What is special about this version is that the major driver for the code development has been an academic thesis on verification. Waqas Ahmed of the Royal Institute of Technology published a dissertation on some functional and formal methods for hardware verification, using an OpenRISC1200 architecture as the system under test. The experiments led to the discovery of many bugs and errors that have been promptly corrected in this version of the core.
Linus’ law states that “given enough eyeballs, all bugs are shallow”. This has not been the case for open source hardware yet, because of the low number of developers (and users) involved with respect to the open source software world. While the software ecosystem thrives on large number of developers, the hardware one needs quality above all, for many reasons. One specific example comes to mind these days:
- When the operating system of a phone is buggy, the problem can be solved with the small cost of a remote update.

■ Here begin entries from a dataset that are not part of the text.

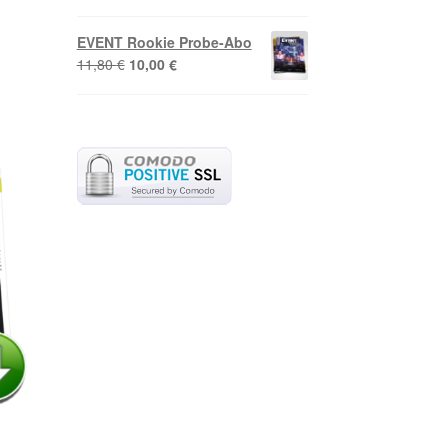
EVENT Rookie Probe-Abo
Ursprünglicher
Aktueller
11,80
€
10,00
€
Preis
Preis
war:
ist:
11,80 €
10,00 €.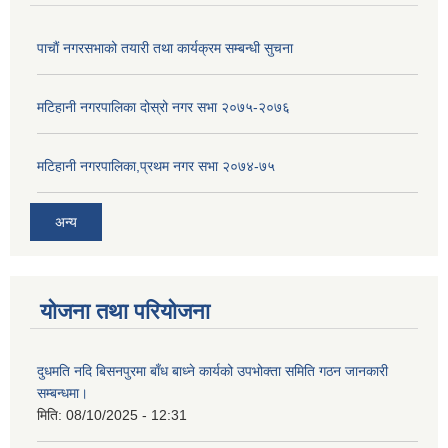
पाचाैं नगरसभाको तयारी तथा कार्यक्रम सम्बन्धी सुचना
मटिहानी नगरपालिका दोस्रो नगर सभा २०७५-२०७६
मटिहानी नगरपालिका,प्रथम नगर सभा २०७४-७५
अन्य
योजना तथा परियोजना
दुधमति नदि बिसनपुरमा बाँध बाध्ने कार्यको उपभोक्ता समिति गठन जानकारी
सम्बन्धमा।
मिति:
08/10/2025 - 12:31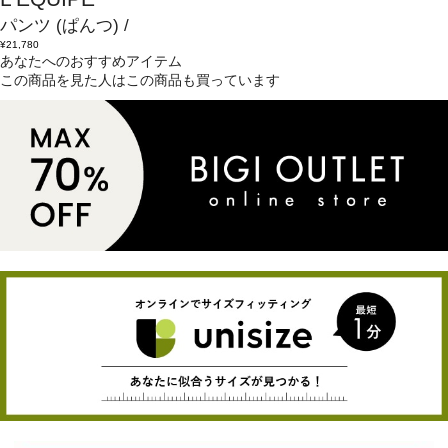
パンツ
(ぱんつ)
/
¥21,780
あなたへのおすすめアイテム
この商品を見た人はこの商品も買っています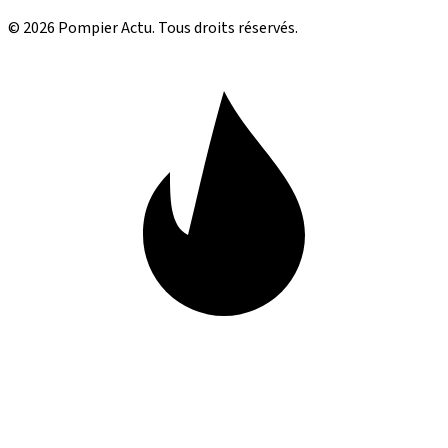
© 2026 Pompier Actu. Tous droits réservés.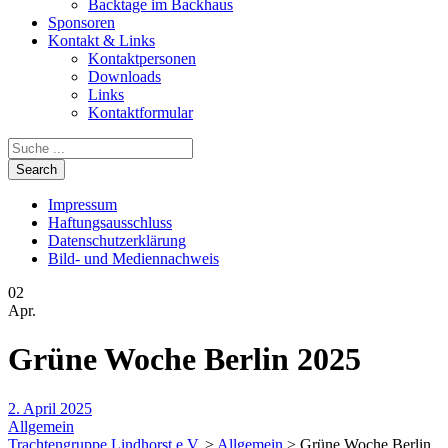
Backtage im Backhaus
Sponsoren
Kontakt & Links
Kontaktpersonen
Downloads
Links
Kontaktformular
Impressum
Haftungsausschluss
Datenschutzerklärung
Bild- und Mediennachweis
02
Apr.
Grüne Woche Berlin 2025
2. April 2025
Allgemein
Trachtengruppe Lindhorst e.V.
>
Allgemein
>
Grüne Woche Berlin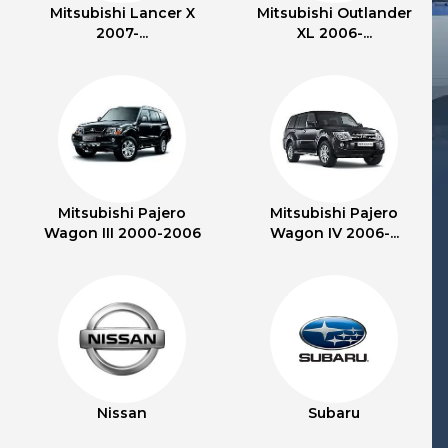
Mitsubishi Lancer X
Mitsubishi Outlander
2007-...
XL 2006-...
Mitsubishi Pajero
Mitsubishi Pajero
Wagon III 2000-2006
Wagon IV 2006-...
Nissan
Subaru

- When the antenna of a phone is faulty (for example it receives poorly if held with your left hand), you can see the effects in the news.
The quality of the contribution to open source hardware projects must be kept high. Another example is Aeroflex Gaisler that provides open source cores (the LEON series) and IPs. They enforce good code practices and are able to create space-grade products that are used in applications where an error can blow up millions of dollars.
What happened with OpenRISC is that the project benefited from its open nature while giving the academic world an opportunity for growth and education. The quality of the academic contribution is very high, and from another point of view the learning challenge that a complex system such as OpenRISC offers to students is appealing.
Once the universities around the world start to invest on open source hardware to the point that they improve hardware quality and performance to the level of commercial products, then the industry will have a cheap alternative to the now very expensive (but reliable and cutting-edge) IP portfolio offered by the major houses.
The full document of OpenRISC verification is available for OpenCores users on the download page; the process involves both SystemC and SystemVerilog, and is based on the Open Verification Methodology (OVM).